In September 2005, Israel completed its unilateral ‘disengagement’ plan; it evacuated the Israeli settlements that had been built — in violation of international law — during the almost 40 years of occupation, and withdrew the Israeli Occupation Forces (IOF) from within the Gaza Strip. The Israeli government then claimed that the implementation of this ‘disengagement’ plan would “invalidate the claims against Israel regarding its responsibility for Palestinians within the Gaza Strip”.
Since then, the State Attorney’s Office has also argued that, with the termination of the military government of the Gaza Strip, Israel has no obligations whatsoever towards the citizens of Gaza, who should now direct their claims to the Palestinian Authority (PA).
However, both legal and factual accounts have indicated to the contrary. As Al Mezan and other human rights organizations continue to assert, Israel has retained full control over Gaza, and hence its illegal occupation. The military control of Gaza has simply changed forms; while Gaza was once controlled from within the Strip, it is now controlled from around it, through its borders, airspace, and sea space – as well as by frequent incursions.

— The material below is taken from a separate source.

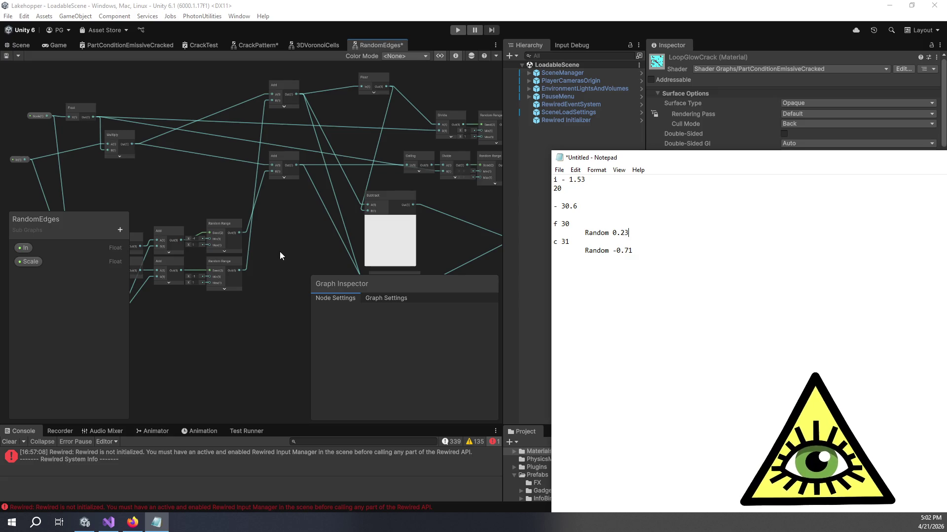
key("Return")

In its continued occupation of Gaza, the Israeli government and armed forces have repeatedly and routinely violated both international humanitarian law and the non-derogable human rights of the 1.4 million residents of Gaza. The almost continued closure of Rafah Crossing Point (RCP) is one of the most insidious examples of this, and, as one of the biggest disappointments following the ‘disengagement’, is the focus of this study.

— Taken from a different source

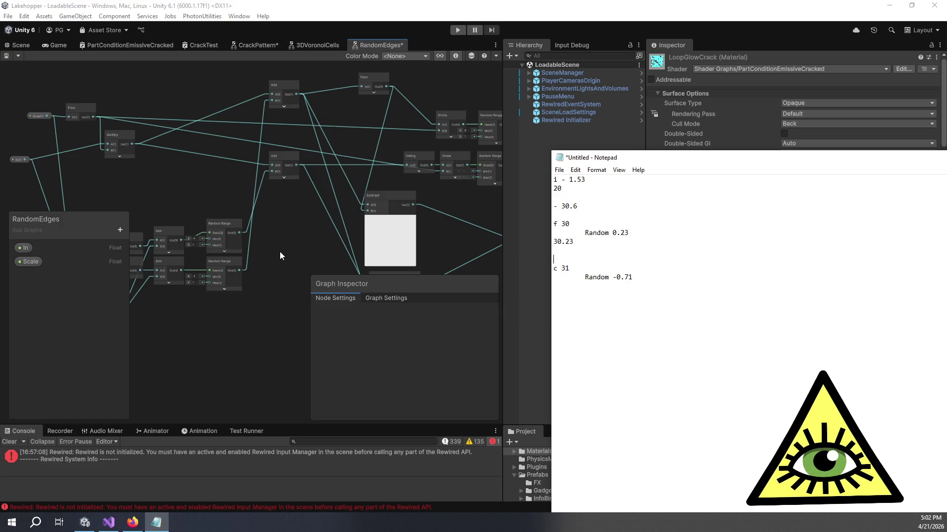
left_click(279, 252)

That Israel retains full control over RCP and can close it at will is a fact that has been proven over time. Israel has consistently shown that the opening of RCP relies wholly on its own whims. Israel has been able to simply issue security warnings or close the Kerem Shalom crossing that the EU workers need to access RCP in order to prevent them from being able to do their work. While RCP was largely open for the first few months after the agreement, for the last seven months (since June 26th and the commencement of “Operation Summer Rain”), the opening of RCP to Palestinian civilians has remained highly erratic and largely closed.
With the commencement of the Israeli June invasion, the Government of Israel closed RCP, and has since opened it on a highly limited basis. Between June 26th 2006, and the end of the year (December 30th 2006), RCP was only open 14 percent of days. In January 2007, Rafah Crossing did not open for one full day (RCP was closed for 22 days and only partially open on the other 9 days in January). When open, the hours have been limited, and, perhaps worse, the opening of the terminal has only been announced a few hours in advance, preventing people from making plans and leaving Palestinians fearing to use the Crossing should they not find it open again for several weeks. For weeks following the Israeli commencement of Operation Summer Rain, thousands of people found themselves, trapped either with in the Strip, unable to reach the outside world, or in Egypt, living in squalid conditions, unable to return home. This included a significant number of Palestinians returning from medical treatment and surgery abroad.
Indeed, during this time, six Palestinians, including three children, died as they were left at the crossing, unable to return to the Strip for weeks. The continued closure of Rafah, and the unpredictable nature of its opening, has resulted in the majority of Palestinians feeling that they cannot return to or leave the Strip, for fear of loosing their residency visas in countries were they work and live while being stuck in Gaza, or of being stuck outside for weeks on end.
Al Mezan Center for Human Rights considers Israel’s practices in the RCP as a source of suffering to the civilian population of the OPT. The prohibition and restriction of Palestinian movement and travel constitute a violation of international and human rights law, particularly of economic, social and cultural (ESC) rights, as the closure of RCP impacts severely on the ability of Gazans to unite with their families, access healthcare, education and work.
Al Mezan reiterates that Israel’s procedures in the RCP constitute only part of its massive violations of human rights, in contravention to its obligations under Human Rights Law and Humanitarian Law, especially those pursuant to its ratification of the International Covenant on Civil and Political Rights and the International Covenant on Economic, Social and Cultural Rights. Israel’s constant and continuing violations constitute disregard of the human rights law and standards.
Moreover, the Centre sees Israeli’s continuing control over Rafah Crossing Point as a form of retaining effective control of the population of Gaza, and thus as one tool in which Israel continues to occupy the Gaza Strip.
The Center emphasizes that Israel’s acts in the RCP are alarming and are in part allowed by the international community’s tendency to address the Israeli occupation and Palestinian rights from a political perspective, which contravenes their obligations under international human rights and humanitarian law, particularly the Fourth Geneva Convention Relative to the Protection of Civilian Persons in Times of War.